Cartographic Work | 2007 - present
“Perhaps the most visually striking of these new drawing projects is the work of Chung, whose deceptively saccharine-colored, flowery ornaments reveal, on closer inspection, precise cartographic functions, whether tracing the migration of Syrian refugees across specific geographic and political boundaries, marking the endless agglomerations of fatal collisions between the needs of populations and governmental and military controls, or concretely visualizing statistics about Syrian civil-war casualties or the number of children killed in the fighting by region (“Syria Project,” 2014–) … pressing the epistemes of cartography and the diagram into service of the most productive project drawing could currently attempt.” (Benjamin H.D. Buchloh, Venice 2015: Biennale on the Brink, Art Forum.)
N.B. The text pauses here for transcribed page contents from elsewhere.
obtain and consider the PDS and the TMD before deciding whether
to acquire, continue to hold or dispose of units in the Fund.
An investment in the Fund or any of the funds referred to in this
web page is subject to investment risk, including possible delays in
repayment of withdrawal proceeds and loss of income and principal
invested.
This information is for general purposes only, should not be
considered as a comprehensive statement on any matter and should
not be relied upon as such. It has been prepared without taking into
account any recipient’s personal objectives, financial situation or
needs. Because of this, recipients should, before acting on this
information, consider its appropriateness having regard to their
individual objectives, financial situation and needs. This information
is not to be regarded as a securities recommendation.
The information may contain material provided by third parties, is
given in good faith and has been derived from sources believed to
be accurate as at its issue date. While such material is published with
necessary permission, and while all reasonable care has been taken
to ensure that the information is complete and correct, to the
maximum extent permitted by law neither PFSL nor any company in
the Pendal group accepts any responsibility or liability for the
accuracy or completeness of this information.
Chung has received significant acclaim for an ongoing practice of map drawings and mixed media works that could be described as cartographic abstractions or speculative topographies. Cultivated through archival and field research into specific locales, with landscapes ranging in scale from an airfield to a delta, an urban district to a continent, these images chart historical and/or projected changes to the physical and human landscape caused by urban planning, environmental disaster, geopolitical partitioning, and humanitarian crisis. This ongoing body of work began in 2007, when Chung began to intensively research cartography and urban planning maps related to redevelopment projects in Vietnam. Her cartographic practice has since then expanded into a repertoire of meticulously detailed maps, inquiring into an interwoven framework of complex issues that Chung’s praxis is known for.
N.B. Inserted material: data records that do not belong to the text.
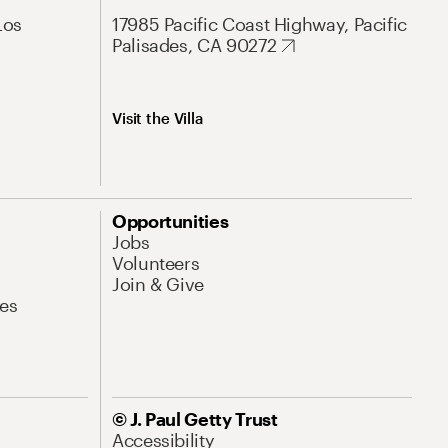
Los
17985 Pacific Coast Highway, Pacific
Palisades, CA 90272
Visit the Villa
Opportunities
Jobs
Volunteers
Join & Give
es
© J. Paul Getty Trust
Accessibility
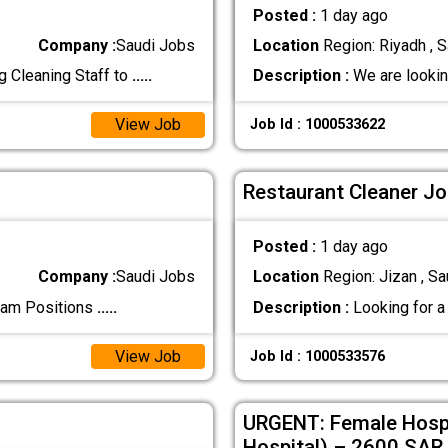
Posted :
1 day ago
Company :
Saudi Jobs
Location
Region: Riyadh , S
g Cleaning Staff to
.....
Description :
We are looking
View Job
Job Id : 1000533622
Restaurant Cleaner Jo
Posted :
1 day ago
Company :
Saudi Jobs
Location
Region: Jizan , Sa
mam Positions
.....
Description :
Looking for a 
View Job
Job Id : 1000533576
URGENT: Female Hospi
Hospital) – 2600 SAR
Chung’s maps either depict specific moments or diachronic layers of history, narrated through the visible effects of spatial transformation. Sourcing archival documents, topographic maps, cartogram charts, projected urban plans, infographics, and oral histories. Chung plays with such representations of space as captures of temporality, as documents of utopian and dystopian visions. By pushing and pulling, combining and isolating, punctuating and collecting elements of these isolated strata, they invoke the palimpsestic nature of cityscapes and nationscapes as they have undergone urban renewal or territorial restructuring. They are abstractions of abstractions, playing upon James C. Scott’s descriptions of maps as instruments designed to summarize, abstract, and render legible geographical and human landscapes.[1] Each map contains a complex system of coding, the legend for which the artist selectively provides. These legends are often informed by what is missing: the voices and memories of these landscapes’ inhabitants. Chung takes on the role of ethnographer and historian to further document what the cartographic records and statistics cannot: the lived experiences and personal accounts embedded in these topographies.
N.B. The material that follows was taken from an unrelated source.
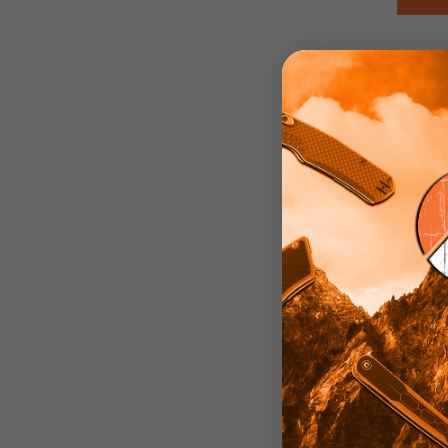
Edg
St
As such, Chung’s maps visibly capture the artist’s efforts to both distill and express the density of history and experience that the 2-dimensional cartographic surface circumscribes. The crafted component of these drawings includes reticular topographical forms that are ornamental and exquisite, conveying a sense of organic growth, like a fungal spread under the lens of a microscope. But the beauty is methodological, yielding formal pleasure for conceptual intervention, an approach characterizing Chung’s larger body of work. As a long-term artistic praxis, her maps consistently employ near aesthetic excess to subtly reveal veiled pathologies of social and environmental degradation due to master planning and nation building projects, the fraught legacies of colonial ‘civilizing mission,’ and the riven human landscapes of geopolitical violence and natural disasters.
[1] James C. Scott, Seeing Like a State: How Certain Schemes to Improve the Human Condition Have Failed (New Haven and London: Yale University Press, 1998), 87.